• DATA SUPPLIED:
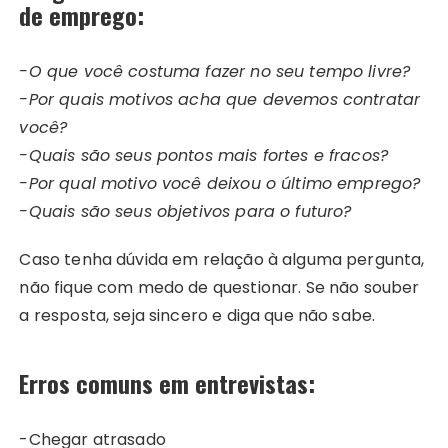
de emprego:
-O que você costuma fazer no seu tempo livre?
-Por quais motivos acha que devemos contratar
você?
-Quais são seus pontos mais fortes e fracos?
-Por qual motivo você deixou o último emprego?
-Quais são seus objetivos para o futuro?
Caso tenha dúvida em relação à alguma pergunta,
não fique com medo de questionar. Se não souber
a resposta, seja sincero e diga que não sabe.
Erros comuns em entrevistas:
-Chegar atrasado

• WHAT THE TASK REQUIRES: Show every line in the entries above that contains the string "seus".

• RESULT OF THIS TASK:
-Quais são seus pontos mais fortes e fracos?
-Quais são seus objetivos para o futuro?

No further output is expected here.